● **Task item**: State the count of lines below featuring the word "need", and write nothing further.

● **Given data**:
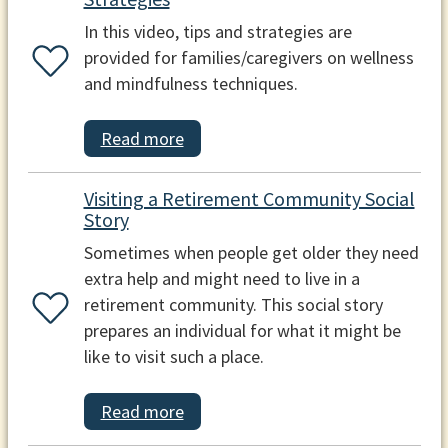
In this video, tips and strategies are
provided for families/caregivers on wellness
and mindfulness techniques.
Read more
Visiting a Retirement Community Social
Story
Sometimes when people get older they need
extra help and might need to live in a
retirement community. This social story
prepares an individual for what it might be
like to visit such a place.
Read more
==
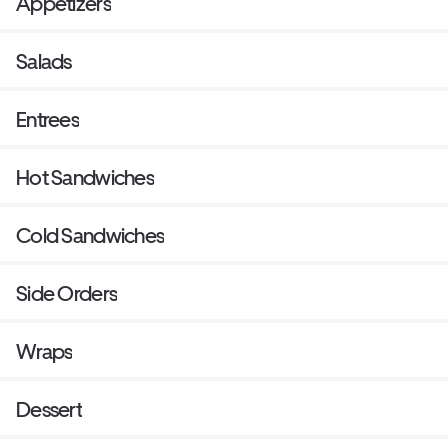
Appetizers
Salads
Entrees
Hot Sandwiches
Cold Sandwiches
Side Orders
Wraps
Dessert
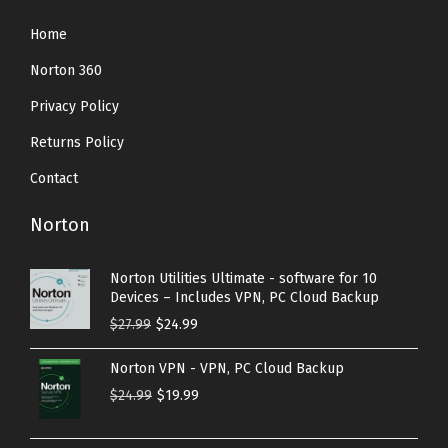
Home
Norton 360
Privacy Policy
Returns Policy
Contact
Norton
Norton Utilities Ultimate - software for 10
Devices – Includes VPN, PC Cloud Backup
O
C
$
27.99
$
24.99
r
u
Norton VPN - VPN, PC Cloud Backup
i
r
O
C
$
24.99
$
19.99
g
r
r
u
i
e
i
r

● **Answer for this exercise**: 2